Eppure quest'atmosfera primi anni Settanta, col rispolverato "resteremo in serie A" che era il coro stabile di allora, promette qualcosa; la festa finale dopo la vittoria di domenica scorsa, un risultato al momento poco più che pleonastico, sa di buono. Le presenze allo stadio non sono da tempo numerosissime, distanti dai riscontri di tempi anche non troppo felici, ma bisogna fare i conti con la percentuale flottante, che c'è da tutte le parti, e con la situazione che non ha termini di paragone: nove anni di Viperetta avrebbero assottigliato se non desertificato molte altre piazze. Malgrado la situazione, sotto altri aspetti la tifoseria sampdoriana manifesta però segnali di ripresa. In rilancio infatti è la vita dei club, anche grazie alla ritrovata sintonia tra i circoli e i vertici della società, dove adesso c'è un Marco Lanna che per esempio prende e parte e va, come la settimana scorsa, alla festa del club di Borghetto Vara, perché la sua missione è (anche) ricucire con la piazza. Di più: da parecchi anni non si registrava una nascita di nuovi club, come invece sta accadendo adesso. Per reazione, per scatto di orgoglio, per la scoperta di quanto sia importante quel che forse si era dato per scontato. Chissà.

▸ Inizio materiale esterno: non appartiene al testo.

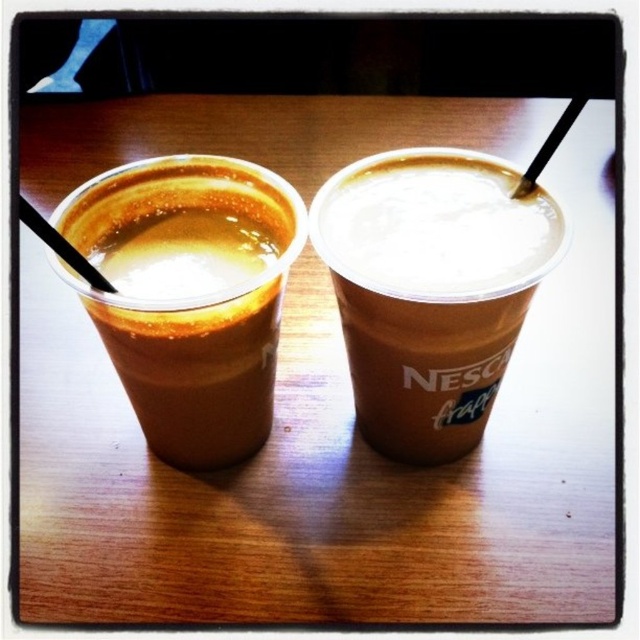
Which is above, white frothy nescafé frappé at center or brown matte cup at left?

white frothy nescafé frappé at center is above.

Does white frothy nescafé frappé at center appear under brown matte cup at left?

Crescere nelle difficoltà: nulla di nuovo sotto la bandiera dai quattro colori. La tifoseria della Sampdoria aveva sottoscritto ottomila abbonamenti al buio, in quella gelida estate del 2001, quando neppure era certa non tanto la partecipazione alla serie B, per il terzo anno di fila dopo la lugubre mazzata inferta da Trentalange, quanto la stessa iscrizione al campionato. Fu quello un momento altrettanto difficile del presente, forse ancor più; e anche allora la gente blucerchiata rispose. Ottomila corrisponde non a caso alla capienza della Sud.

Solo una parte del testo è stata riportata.